Creating a policy for protective marking of documents

Keep your valuable information safe with a comprehensive policy for protective marking of documents

GOV004

Set your policy objectives

In your policy, aim to:

  • identify the value of your information
  • determine the level of protective marking needed, based on the impact if the confidentiality of the information was compromised.
  • mitigate risks to your information security, while enabling information sharing
  • balance the need to make information as widely available as possible with protecting the national interest and national security.
  • Base your policy on the New Zealand Government Security Classification System.

Consult widely

To make sure your protective marking policy is as comprehensive as possible, consult representatives from every section of your organisation.

 If your organisation has several functions, you may need more than one policy, or a section in your policy for each function.

You may also need policies to help your business partners mark classified information they create on behalf of your organisation.

Remember to consider whether your policy itself needs protective marking (either the whole policy or any individual parts).

Group information by type and potential harm

In your policy, consider grouping information by type and potential harm to make it easier for your people to select the right level of protective marking. 

Examples of groupings for types of information are:

  • client information
  • financial information
  • personnel information
  • project information – you might group projects with similar objectives or processes.

Examples of groupings for levels of potential harm are:

  • individuals
  • organisations
  • your organisation
  • the government
  • the national interest or national security.

Develop a protective marking guide

To develop the right guidance, consider:

  • the capabilities of your ICT systems to label, store and transmit information
  • your archiving processes
  • your disposal processes, following the Public Records Act 2005
  • how you will protect the integrity of information
  • who will be accountable and responsible for protectively-marked material.

Handling Requirements for Protectively Marked Information and Equipment has more information.

Say which information needs marking

In your guide, provide a summary of the types of information that need protective markings, based on:

  • the impact if confidentiality is compromised
  • specific sensitivity concerns that require endorsement and/or compartmented markings
  • any provisions for legislative secrecy.

Remember to include a process for information generated from protectively-marked information that has come from other sources. Give guidance on:

  • marking information at the same level or higher than that received
  • requesting permission to use the information at a lower level.

You also need a process for information from foreign governments.

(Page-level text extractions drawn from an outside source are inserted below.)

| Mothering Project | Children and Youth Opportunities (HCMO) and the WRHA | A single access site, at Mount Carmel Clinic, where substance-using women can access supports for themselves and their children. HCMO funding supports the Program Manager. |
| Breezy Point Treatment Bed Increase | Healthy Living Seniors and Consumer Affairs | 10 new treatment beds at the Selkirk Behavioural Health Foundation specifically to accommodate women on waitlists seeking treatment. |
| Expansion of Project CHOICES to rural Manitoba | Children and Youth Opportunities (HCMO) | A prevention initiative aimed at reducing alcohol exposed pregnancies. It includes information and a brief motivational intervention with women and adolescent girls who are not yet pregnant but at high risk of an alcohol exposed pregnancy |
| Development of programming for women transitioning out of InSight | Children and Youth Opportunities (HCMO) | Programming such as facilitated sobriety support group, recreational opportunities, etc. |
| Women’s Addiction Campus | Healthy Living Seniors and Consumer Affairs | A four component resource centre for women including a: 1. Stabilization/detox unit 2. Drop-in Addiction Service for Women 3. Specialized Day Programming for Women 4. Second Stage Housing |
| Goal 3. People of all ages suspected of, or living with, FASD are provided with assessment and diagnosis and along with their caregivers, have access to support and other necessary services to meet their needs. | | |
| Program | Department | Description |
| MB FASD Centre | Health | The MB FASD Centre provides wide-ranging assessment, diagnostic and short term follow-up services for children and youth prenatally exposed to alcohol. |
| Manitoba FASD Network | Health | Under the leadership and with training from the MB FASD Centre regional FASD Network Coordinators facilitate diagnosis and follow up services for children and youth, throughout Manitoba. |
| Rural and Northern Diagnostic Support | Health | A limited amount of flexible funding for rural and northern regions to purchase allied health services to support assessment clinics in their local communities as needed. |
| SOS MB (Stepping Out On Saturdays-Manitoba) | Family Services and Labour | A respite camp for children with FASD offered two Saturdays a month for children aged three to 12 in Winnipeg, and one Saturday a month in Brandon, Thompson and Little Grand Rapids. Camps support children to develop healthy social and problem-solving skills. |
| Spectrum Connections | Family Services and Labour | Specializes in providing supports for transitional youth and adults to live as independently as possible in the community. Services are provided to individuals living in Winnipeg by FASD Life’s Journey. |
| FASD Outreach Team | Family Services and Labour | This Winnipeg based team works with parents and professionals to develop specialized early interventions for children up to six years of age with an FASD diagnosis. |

It must be handled according to any agreement with the foreign government.

State how to apply protective markings

Give instructions on how to apply protective markings to:

  • documents through templates or manually
  • files in your records management system
  • document metadata in your electronic records management systems
  • emails (include what types of information can be emailed and to who).

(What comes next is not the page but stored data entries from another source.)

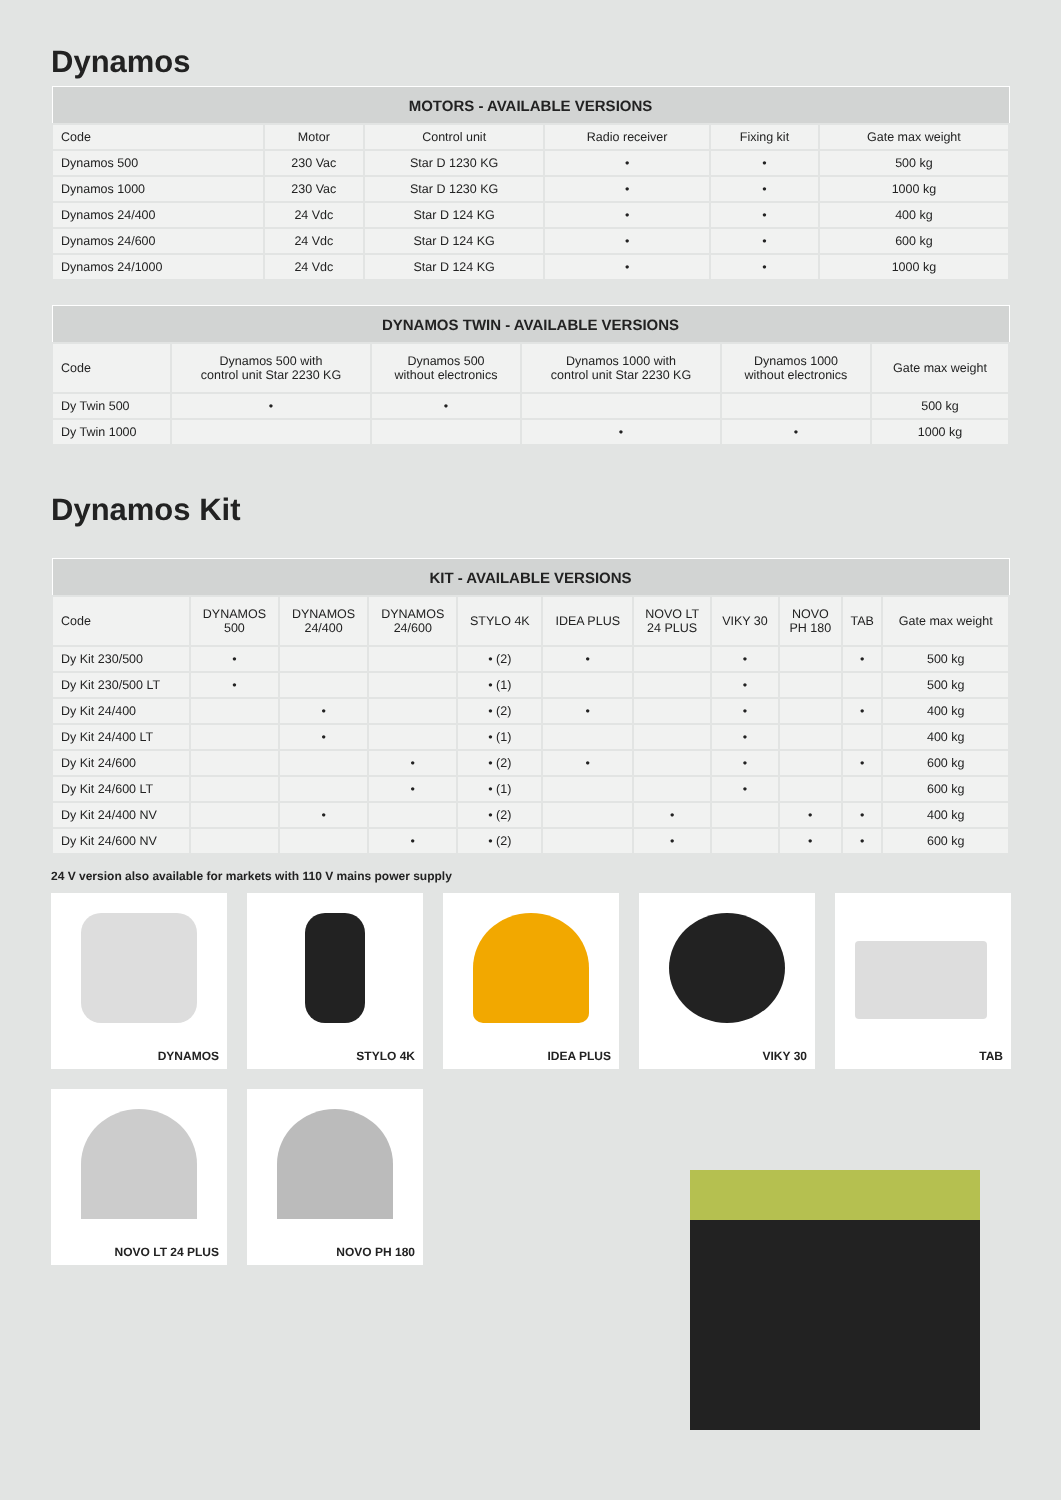Dynamos
| MOTORS - AVAILABLE VERSIONS | | | | | |
| --- | --- | --- | --- | --- | --- |
| Code | Motor | Control unit | Radio receiver | Fixing kit | Gate max weight |
| Dynamos 500 | 230 Vac | Star D 1230 KG | • | • | 500 kg |
| Dynamos 1000 | 230 Vac | Star D 1230 KG | • | • | 1000 kg |
| Dynamos 24/400 | 24 Vdc | Star D 124 KG | • | • | 400 kg |
| Dynamos 24/600 | 24 Vdc | Star D 124 KG | • | • | 600 kg |
| Dynamos 24/1000 | 24 Vdc | Star D 124 KG | • | • | 1000 kg |
| DYNAMOS TWIN - AVAILABLE VERSIONS | | | | | |
| --- | --- | --- | --- | --- | --- |
| Code | Dynamos 500 with control unit Star 2230 KG | Dynamos 500 without electronics | Dynamos 1000 with control unit Star 2230 KG | Dynamos 1000 without electronics | Gate max weight |
| Dy Twin 500 | • | • | | | 500 kg |
| Dy Twin 1000 | | | • | • | 1000 kg |
Dynamos Kit
| KIT - AVAILABLE VERSIONS | | | | | | | | | | |
| --- | --- | --- | --- | --- | --- | --- | --- | --- | --- | --- |
| Code | DYNAMOS 500 | DYNAMOS 24/400 | DYNAMOS 24/600 | STYLO 4K | IDEA PLUS | NOVO LT 24 PLUS | VIKY 30 | NOVO PH 180 | TAB | Gate max weight |
| Dy Kit 230/500 | • | | | • (2) | • | | • | | • | 500 kg |
| Dy Kit 230/500 LT | • | | | • (1) | | | • | | | 500 kg |
| Dy Kit 24/400 | | • | | • (2) | • | | • | | • | 400 kg |
| Dy Kit 24/400 LT | | • | | • (1) | | | • | | | 400 kg |
| Dy Kit 24/600 | | | • | • (2) | • | | • | | • | 600 kg |
| Dy Kit 24/600 LT | | | • | • (1) | | | • | | | 600 kg |
| Dy Kit 24/400 NV | | • | | • (2) | | • | | • | • | 400 kg |
| Dy Kit 24/600 NV | | | • | • (2) | | • | | • | • | 600 kg |
24 V version also available for markets with 110 V mains power supply
DYNAMOS
STYLO 4K
IDEA PLUS
VIKY 30
TAB
NOVO LT 24 PLUS
NOVO PH 180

Consider including how to apply timeframes to information that is event-specific.

Include a review and declassification process

Have processes for reviewing and declassifying protectively-marked information.

Archiving protectively-marked information can create high administrative and financial costs. As the impact of most information changes over time, you should have processes to review the protective markings.

Add other instructions as needed

If not included in elsewhere in your information security processes, cover:

  • storage advice, including storage within your organisation and with external providers
  • how to transfer information to other agencies
  • your destruction processes (in line with the Public Records Act 2005), including where shredders and bin are and how to use them correctly.